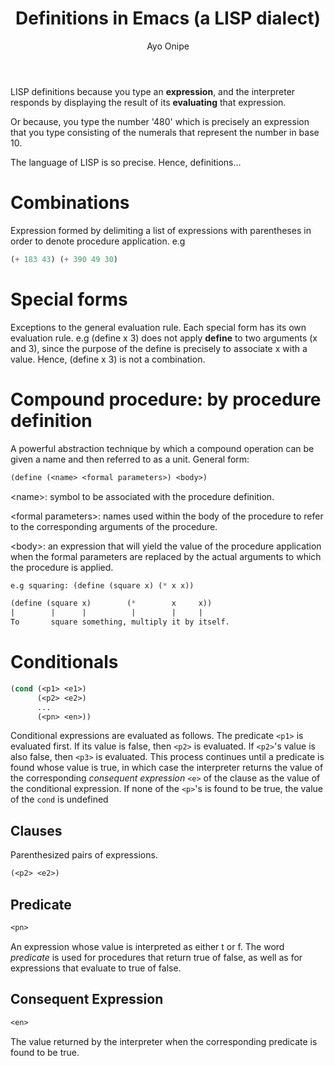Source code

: #+title: Definitions in Emacs (a LISP dialect)
#+author: Ayo Onipe

LISP definitions because you type an *expression*, and the
interpreter responds by displaying the result of its
*evaluating* that expression.

Or because, you type the number '480' which is precisely
an expression that you type consisting of the numerals
that represent the number in base 10.

The language of LISP is so precise. Hence, definitions...


* Combinations
Expression formed by delimiting a list of expressions
with parentheses in order to denote procedure application.
e.g
#+begin_src emacs-lisp
(+ 183 43) (+ 390 49 30)
#+end_src

* Special forms
Exceptions to the general evaluation rule.
Each special form has its own evaluation rule.
e.g
(define x 3) does not apply *define* to two arguments
(x and 3), since the purpose of the define is precisely
to associate x with a value.
Hence, (define x 3) is not a combination.

* Compound procedure: by procedure definition
A powerful abstraction technique by which a compound
operation can be given a name and then referred to as
a unit.
General form:
#+begin_src emacs-lisp
(define (<name> <formal parameters>) <body>)
#+end_src

<name>: symbol to be associated with the procedure
definition.

<formal parameters>: names used within the body of the
procedure to refer to the corresponding arguments of the
procedure.

<body>: an expression that will yield the value of the
procedure application when the formal parameters are
replaced by the actual arguments to which the procedure
is applied.

#+begin_src emacs-lisp
e.g squaring: (define (square x) (* x x))

(define (square x)        (*        x     x))
|        |      |          |        |     |
To       square something, multiply it by itself.
#+end_src

* Conditionals
#+begin_src emacs-lisp
  (cond (<p1> <e1>)
        (<p2> <e2>)
        ...
        (<pn> <en>))
#+end_src

Conditional expressions are evaluated as follows. The
predicate ~<p1>~ is evaluated first. If its value is false,
then ~<p2>~ is evaluated. If ~<p2>~'s value is also false,
then ~<p3>~ is evaluated. This process continues until a
predicate is found whose value is true, in which case
the interpreter returns the value of the corresponding
/consequent expression/ ~<e>~ of the clause as the value
of the conditional expression. If none of the ~<p>~'s is
found to be true, the value of the =cond= is undefined

** Clauses
Parenthesized pairs of expressions.

#+begin_src emacs-lisp
  (<p2> <e2>)
#+end_src

** Predicate
#+begin_src emacs-lisp
  <pn>
#+end_src

An expression whose value is interpreted as either t or f.
The word /predicate/ is used for procedures that return
true of false, as well as for expressions that evaluate
to true of false.

** Consequent Expression
#+begin_src emacs-lisp
  <en>
#+end_src

The value returned by the interpreter when the
corresponding predicate is found to be true.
§
## [EXERCISE OBJECTIVE]
Retype the lines above exactly, no pictures.

## [ANSWER BELOW]
Source code

: #+title: Definitions in Emacs (a LISP dialect)
#+author: Ayo Onipe

LISP definitions because you type an *expression*, and the
interpreter responds by displaying the result of its
*evaluating* that expression.

Or because, you type the number '480' which is precisely
an expression that you type consisting of the numerals
that represent the number in base 10.

The language of LISP is so precise. Hence, definitions...


* Combinations
Expression formed by delimiting a list of expressions
with parentheses in order to denote procedure application.
e.g
#+begin_src emacs-lisp
(+ 183 43) (+ 390 49 30)
#+end_src

* Special forms
Exceptions to the general evaluation rule.
Each special form has its own evaluation rule.
e.g
(define x 3) does not apply *define* to two arguments
(x and 3), since the purpose of the define is precisely
to associate x with a value.
Hence, (define x 3) is not a combination.

* Compound procedure: by procedure definition
A powerful abstraction technique by which a compound
operation can be given a name and then referred to as
a unit.
General form:
#+begin_src emacs-lisp
(define (<name> <formal parameters>) <body>)
#+end_src

<name>: symbol to be associated with the procedure
definition.

<formal parameters>: names used within the body of the
procedure to refer to the corresponding arguments of the
procedure.

<body>: an expression that will yield the value of the
procedure application when the formal parameters are
replaced by the actual arguments to which the procedure
is applied.

#+begin_src emacs-lisp
e.g squaring: (define (square x) (* x x))

(define (square x)        (*        x     x))
|        |      |          |        |     |
To       square something, multiply it by itself.
#+end_src

* Conditionals
#+begin_src emacs-lisp
  (cond (<p1> <e1>)
        (<p2> <e2>)
        ...
        (<pn> <en>))
#+end_src

Conditional expressions are evaluated as follows. The
predicate ~<p1>~ is evaluated first. If its value is false,
then ~<p2>~ is evaluated. If ~<p2>~'s value is also false,
then ~<p3>~ is evaluated. This process continues until a
predicate is found whose value is true, in which case
the interpreter returns the value of the corresponding
/consequent expression/ ~<e>~ of the clause as the value
of the conditional expression. If none of the ~<p>~'s is
found to be true, the value of the =cond= is undefined

** Clauses
Parenthesized pairs of expressions.

#+begin_src emacs-lisp
  (<p2> <e2>)
#+end_src

** Predicate
#+begin_src emacs-lisp
  <pn>
#+end_src

An expression whose value is interpreted as either t or f.
The word /predicate/ is used for procedures that return
true of false, as well as for expressions that evaluate
to true of false.

** Consequent Expression
#+begin_src emacs-lisp
  <en>
#+end_src

The value returned by the interpreter when the
corresponding predicate is found to be true.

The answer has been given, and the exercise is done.